Top brass at the department, including Chief Jane Castor, knew the officer was under federal investigation before his home was searched, McElroy confirmed Tuesday.

"One of the assistant chiefs was contacted by ICE and told, 'We believe one of your officers may be involved in criminal activity,' " McElroy said. "And they had probable cause for a search warrant."

Seventeen months later, on Oct. 23, a federal grand jury returned an indictment: three counts of possession of child pornography and one count of destroying records. Gamson, arrested the next day, was released on $35,000 bail and into the custody of his wife.

Chief Castor and two assistant chiefs discussed the indictment but decided to let the prosecution run its course before commenting publicly, McElroy said.

Monday night, after the Tampa Bay Times drew the link between a porn defendant's plea deal and his police officer past, McElroy researched the history and issued a blistering statement about the officer that spoke of "betrayal" and a "mammoth fall."
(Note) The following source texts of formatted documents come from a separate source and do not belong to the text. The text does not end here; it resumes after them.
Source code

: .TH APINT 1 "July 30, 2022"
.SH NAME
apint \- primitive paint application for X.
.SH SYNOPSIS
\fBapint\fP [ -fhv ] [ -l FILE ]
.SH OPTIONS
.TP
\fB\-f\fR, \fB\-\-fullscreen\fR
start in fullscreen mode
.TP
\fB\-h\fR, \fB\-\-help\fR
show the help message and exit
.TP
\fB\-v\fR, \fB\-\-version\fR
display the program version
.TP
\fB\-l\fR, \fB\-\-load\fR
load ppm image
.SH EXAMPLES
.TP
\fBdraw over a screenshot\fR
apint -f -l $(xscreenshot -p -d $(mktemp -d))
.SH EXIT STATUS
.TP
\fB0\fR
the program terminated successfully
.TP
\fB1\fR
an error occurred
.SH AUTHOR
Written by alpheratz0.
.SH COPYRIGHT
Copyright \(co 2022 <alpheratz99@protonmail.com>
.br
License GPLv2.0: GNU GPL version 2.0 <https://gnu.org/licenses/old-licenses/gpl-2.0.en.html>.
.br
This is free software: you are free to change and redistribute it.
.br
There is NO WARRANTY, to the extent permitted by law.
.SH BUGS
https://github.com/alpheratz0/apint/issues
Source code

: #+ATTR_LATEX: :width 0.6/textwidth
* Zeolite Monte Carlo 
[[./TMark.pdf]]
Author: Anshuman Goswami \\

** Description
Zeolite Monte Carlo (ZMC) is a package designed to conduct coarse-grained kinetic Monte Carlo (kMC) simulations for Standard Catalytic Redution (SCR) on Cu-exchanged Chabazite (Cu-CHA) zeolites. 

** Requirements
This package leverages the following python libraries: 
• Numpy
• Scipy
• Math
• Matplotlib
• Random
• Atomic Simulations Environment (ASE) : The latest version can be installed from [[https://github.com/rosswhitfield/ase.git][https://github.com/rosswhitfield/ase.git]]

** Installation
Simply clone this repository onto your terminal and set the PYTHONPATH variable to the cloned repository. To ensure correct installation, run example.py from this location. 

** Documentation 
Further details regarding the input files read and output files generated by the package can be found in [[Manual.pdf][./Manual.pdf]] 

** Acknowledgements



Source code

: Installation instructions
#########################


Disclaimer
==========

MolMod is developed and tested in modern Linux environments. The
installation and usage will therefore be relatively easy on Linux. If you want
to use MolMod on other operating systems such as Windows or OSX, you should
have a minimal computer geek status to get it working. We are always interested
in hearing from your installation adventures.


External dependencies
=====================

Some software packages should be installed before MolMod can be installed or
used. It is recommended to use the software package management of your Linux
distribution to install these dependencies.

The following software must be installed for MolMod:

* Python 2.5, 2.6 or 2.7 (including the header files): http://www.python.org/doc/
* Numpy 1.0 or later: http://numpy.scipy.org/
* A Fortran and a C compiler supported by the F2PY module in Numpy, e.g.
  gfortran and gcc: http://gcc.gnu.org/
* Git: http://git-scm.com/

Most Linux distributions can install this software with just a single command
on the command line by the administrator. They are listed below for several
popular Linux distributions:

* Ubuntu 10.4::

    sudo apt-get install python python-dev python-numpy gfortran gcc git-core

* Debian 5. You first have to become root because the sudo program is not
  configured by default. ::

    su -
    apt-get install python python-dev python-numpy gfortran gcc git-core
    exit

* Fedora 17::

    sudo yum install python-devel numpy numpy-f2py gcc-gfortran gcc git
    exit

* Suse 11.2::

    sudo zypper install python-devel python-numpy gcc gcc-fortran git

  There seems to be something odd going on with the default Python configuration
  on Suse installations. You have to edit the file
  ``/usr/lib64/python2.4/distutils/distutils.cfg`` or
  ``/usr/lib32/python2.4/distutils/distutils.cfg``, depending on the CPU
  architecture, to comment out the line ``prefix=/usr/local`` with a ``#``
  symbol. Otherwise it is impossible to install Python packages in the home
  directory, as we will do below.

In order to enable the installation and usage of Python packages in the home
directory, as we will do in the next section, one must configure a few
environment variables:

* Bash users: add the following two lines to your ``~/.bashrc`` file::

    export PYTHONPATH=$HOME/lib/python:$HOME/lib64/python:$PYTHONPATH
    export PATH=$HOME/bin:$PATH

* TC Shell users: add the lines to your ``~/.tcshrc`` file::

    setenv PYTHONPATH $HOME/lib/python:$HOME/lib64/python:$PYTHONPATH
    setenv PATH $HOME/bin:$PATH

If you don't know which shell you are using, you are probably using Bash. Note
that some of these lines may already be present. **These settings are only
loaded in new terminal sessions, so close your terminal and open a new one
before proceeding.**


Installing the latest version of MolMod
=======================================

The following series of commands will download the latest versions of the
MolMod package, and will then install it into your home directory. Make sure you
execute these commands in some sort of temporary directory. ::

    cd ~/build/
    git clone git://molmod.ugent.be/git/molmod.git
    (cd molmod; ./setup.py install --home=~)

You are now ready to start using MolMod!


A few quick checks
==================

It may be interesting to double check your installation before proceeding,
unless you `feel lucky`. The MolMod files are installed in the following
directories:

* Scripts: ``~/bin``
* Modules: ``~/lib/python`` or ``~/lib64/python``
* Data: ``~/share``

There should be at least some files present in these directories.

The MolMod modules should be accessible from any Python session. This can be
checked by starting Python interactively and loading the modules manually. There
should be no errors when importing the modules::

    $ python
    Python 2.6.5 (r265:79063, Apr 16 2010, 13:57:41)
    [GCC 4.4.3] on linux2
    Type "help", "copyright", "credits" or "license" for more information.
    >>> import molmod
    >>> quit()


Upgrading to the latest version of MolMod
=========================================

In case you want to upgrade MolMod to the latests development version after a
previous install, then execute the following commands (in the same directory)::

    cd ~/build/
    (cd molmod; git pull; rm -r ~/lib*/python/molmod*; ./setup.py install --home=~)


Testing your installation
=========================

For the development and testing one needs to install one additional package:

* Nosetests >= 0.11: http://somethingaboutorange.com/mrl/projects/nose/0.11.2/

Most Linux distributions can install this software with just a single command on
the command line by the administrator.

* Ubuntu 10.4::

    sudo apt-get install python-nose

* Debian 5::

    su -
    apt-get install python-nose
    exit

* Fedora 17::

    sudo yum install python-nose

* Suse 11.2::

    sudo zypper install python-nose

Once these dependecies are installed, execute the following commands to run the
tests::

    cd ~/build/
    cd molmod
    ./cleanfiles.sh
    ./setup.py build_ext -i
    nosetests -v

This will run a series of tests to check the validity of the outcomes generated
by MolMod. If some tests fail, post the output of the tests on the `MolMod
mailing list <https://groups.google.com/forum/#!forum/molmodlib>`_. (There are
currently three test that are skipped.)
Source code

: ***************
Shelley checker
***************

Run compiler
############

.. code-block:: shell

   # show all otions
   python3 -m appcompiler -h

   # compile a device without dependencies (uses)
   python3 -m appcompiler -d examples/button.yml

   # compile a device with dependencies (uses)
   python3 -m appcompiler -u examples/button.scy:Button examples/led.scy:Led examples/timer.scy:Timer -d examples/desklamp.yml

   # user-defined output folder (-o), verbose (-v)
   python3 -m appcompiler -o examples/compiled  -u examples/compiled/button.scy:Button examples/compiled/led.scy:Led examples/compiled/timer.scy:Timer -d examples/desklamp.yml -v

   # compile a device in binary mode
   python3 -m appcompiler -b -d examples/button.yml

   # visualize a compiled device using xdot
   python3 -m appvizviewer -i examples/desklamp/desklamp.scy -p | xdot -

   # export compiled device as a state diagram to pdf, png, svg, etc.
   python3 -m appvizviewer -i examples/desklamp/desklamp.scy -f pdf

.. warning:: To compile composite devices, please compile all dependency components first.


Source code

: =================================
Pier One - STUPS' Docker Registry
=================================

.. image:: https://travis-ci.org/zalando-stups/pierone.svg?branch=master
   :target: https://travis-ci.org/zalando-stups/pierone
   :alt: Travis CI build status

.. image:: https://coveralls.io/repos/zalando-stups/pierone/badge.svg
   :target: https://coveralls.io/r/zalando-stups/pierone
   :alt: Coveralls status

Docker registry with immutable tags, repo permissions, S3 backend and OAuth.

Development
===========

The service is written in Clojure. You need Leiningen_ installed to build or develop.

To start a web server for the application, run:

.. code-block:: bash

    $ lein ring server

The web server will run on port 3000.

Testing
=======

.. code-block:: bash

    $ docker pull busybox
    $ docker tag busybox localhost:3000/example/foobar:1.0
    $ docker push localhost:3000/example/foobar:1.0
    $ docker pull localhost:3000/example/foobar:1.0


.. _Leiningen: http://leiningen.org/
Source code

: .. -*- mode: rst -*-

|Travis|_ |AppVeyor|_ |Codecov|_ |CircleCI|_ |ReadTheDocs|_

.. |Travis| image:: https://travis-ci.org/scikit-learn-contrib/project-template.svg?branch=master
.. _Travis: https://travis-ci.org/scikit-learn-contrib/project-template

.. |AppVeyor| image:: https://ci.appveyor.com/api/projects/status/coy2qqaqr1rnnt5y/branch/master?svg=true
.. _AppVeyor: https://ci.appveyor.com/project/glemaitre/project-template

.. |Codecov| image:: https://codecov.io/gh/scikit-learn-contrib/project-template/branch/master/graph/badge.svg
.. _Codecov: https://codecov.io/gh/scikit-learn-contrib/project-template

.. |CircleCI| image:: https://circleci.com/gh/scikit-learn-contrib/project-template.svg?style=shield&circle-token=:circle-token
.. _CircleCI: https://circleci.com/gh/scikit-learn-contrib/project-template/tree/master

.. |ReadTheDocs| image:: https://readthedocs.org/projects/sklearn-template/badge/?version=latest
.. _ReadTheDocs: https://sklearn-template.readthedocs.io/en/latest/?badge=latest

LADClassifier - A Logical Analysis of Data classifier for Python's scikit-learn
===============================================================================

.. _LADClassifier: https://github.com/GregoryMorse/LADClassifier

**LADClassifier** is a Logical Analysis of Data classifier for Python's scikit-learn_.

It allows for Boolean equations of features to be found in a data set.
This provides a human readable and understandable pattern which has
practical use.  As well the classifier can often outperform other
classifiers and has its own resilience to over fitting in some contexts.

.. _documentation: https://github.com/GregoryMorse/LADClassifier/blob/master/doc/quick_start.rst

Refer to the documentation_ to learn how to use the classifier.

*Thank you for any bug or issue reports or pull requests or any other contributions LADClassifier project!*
She said Tuesday the department has a record of transparency, recalling the day when a police officer got fired for having sex in a squad car. "Good, bad or ugly, we stand up and address it," she said.

But this investigation belonged to the federal government, frequently tight-lipped until verdicts are in hand. And the Police Department didn't want to do anything to jeopardize the federal prosecution, she said.

"In this case it was critically important — and we're held to an even higher standard — because it's one of our former officers," she said.

No internal affairs investigation was launched on the child porn charges. By law, the criminal case had to be completed first, McElroy said, because a criminal defendant can refuse self-incrimination — not an option for police officers under internal review.

Gamson signed a federal plea agreement last week — admitting to one count of possession of child pornography — and it was accepted Monday by U.S. Magistrate Judge Elizabeth A. Jenkins.

He faces a maximum of 10 years in prison. A sentencing date has not been set. He remains free on bail with a nighttime curfew and GPS monitoring.

His attorney did not return a call for comment Tuesday.

In addition to the federal charge and the certification matter, Gamson's police pension also faces scrutiny.

"This will be referred to a special counsel for investigation and evaluation for possible forfeiture," said Detective Richard Griner, chairman of the Tampa Fire and Police Pension Fund.

Gamson receives a pension of $6,253.52 a month.

Times staff writer Philip Morgan contributed to this report.